-- Exercise aim --
In the passage about Centro Madre's reading project, check statements (a), (b), and (c). For each, answer yes or no and quote the words from the passage that decide it. (a) Maria Pacheco's fifth grade class in Los Galpones has 20 students. (b) Volunteers visit the classroom every day. (c) The students planted their Araguaney tree in the school compound.

Nóris told that in one family, the mother was very uncooperative and allowed her very young child to tear up the books. So Nóris convinced the older daughter who is in high school to take responsibility for reading and taking care of the books so the younger children in the house will not be excluded.

In 2009, Centro Madre expanded the project to the public school in Los Galpones, where teacher Maria Pacheco has a fifth grade class of 20 kids. Financial support for this was given by the Emanuela Anatole Foundation and the WWD-F Foundation. Volunteers visit the classroom once or twice a week to read stories, lead discussions and do related activities. For instance, they read an indigenous story about a queen called Araguaney who sacrificed her life for her people to end a prolonged drought. She became a tree called Araguaney which is the national tree of Venezuela. Then the students planted an Araguaney tree in the school compound and promised to take care of it.

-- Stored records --
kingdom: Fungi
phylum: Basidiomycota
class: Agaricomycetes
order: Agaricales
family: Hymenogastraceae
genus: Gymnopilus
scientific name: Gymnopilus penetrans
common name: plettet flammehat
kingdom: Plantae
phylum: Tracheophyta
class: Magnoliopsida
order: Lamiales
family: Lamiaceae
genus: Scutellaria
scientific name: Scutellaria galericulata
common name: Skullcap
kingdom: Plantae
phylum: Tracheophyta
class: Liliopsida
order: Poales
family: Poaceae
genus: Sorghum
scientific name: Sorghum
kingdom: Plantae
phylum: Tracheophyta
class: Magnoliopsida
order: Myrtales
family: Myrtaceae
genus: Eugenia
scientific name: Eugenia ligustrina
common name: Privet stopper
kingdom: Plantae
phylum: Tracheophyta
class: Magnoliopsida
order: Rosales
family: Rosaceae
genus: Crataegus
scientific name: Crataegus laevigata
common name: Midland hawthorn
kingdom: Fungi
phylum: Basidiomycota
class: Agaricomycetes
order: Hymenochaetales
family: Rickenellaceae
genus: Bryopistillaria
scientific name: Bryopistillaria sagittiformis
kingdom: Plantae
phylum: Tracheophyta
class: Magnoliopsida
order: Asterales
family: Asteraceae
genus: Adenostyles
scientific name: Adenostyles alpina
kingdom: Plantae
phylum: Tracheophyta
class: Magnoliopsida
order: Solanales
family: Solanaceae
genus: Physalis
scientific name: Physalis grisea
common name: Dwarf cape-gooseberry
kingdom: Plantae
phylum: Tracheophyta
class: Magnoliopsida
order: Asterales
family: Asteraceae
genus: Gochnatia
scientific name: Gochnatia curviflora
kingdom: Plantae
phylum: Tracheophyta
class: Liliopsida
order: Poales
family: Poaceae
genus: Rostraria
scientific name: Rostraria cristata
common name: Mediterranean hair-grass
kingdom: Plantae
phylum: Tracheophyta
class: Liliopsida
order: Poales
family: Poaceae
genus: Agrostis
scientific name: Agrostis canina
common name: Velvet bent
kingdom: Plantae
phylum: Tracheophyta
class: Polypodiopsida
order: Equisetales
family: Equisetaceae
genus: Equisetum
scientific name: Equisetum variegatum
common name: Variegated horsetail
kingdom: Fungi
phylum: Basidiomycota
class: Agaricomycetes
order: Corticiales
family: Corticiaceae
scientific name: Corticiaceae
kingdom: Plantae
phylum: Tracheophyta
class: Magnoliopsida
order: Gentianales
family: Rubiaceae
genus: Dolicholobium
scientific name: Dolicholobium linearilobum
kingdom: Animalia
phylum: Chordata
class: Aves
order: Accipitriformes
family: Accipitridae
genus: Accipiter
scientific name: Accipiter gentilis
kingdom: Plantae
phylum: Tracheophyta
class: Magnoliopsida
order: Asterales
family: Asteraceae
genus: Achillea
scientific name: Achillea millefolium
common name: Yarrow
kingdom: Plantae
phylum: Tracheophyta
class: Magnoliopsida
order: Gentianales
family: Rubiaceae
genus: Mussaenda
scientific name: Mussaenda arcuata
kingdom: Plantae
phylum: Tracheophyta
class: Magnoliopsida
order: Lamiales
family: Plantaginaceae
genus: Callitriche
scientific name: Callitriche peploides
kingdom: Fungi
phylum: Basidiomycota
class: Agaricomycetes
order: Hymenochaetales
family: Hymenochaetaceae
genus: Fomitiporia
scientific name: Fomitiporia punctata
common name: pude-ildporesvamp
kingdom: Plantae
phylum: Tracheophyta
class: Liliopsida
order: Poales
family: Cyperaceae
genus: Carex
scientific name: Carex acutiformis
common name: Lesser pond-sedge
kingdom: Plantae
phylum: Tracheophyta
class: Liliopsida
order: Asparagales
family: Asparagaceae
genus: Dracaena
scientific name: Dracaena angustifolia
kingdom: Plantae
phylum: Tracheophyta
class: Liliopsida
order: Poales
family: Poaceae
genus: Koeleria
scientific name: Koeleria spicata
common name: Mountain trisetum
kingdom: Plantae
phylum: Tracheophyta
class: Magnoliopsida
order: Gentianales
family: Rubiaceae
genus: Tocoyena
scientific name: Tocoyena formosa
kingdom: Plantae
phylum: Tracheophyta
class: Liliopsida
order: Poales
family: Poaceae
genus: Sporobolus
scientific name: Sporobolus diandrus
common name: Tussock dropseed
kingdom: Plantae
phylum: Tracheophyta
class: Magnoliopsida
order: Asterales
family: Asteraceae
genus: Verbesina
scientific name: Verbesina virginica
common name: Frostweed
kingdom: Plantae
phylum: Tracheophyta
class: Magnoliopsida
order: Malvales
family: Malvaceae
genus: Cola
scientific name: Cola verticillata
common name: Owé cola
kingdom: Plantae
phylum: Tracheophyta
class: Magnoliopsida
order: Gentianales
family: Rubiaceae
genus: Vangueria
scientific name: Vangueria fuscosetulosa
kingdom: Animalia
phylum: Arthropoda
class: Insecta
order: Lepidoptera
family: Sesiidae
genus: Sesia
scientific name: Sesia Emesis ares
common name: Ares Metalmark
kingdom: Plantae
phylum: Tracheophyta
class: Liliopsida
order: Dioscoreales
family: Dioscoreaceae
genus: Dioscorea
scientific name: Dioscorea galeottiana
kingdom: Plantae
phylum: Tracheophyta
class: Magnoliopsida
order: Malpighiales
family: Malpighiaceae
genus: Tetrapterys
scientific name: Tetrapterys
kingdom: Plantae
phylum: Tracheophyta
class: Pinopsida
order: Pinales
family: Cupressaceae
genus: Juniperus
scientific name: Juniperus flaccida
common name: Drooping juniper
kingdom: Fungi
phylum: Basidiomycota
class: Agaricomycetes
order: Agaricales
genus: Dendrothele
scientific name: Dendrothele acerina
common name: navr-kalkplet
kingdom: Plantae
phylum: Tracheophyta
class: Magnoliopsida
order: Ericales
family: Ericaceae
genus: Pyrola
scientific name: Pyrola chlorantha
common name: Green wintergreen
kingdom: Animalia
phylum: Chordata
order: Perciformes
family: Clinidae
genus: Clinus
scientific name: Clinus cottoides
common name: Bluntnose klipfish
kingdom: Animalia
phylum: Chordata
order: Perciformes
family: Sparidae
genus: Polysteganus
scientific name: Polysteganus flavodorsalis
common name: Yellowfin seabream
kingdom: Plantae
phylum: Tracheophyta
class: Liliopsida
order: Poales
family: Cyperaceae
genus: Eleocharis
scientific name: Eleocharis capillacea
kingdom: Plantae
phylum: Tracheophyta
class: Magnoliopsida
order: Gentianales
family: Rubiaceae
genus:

-- Result of this task --
(a) Yes: "teacher Maria Pacheco has a fifth grade class of 20 kids"
(b) No: "Volunteers visit the classroom once or twice a week"
(c) Yes: "the students planted an Araguaney tree in the school compound"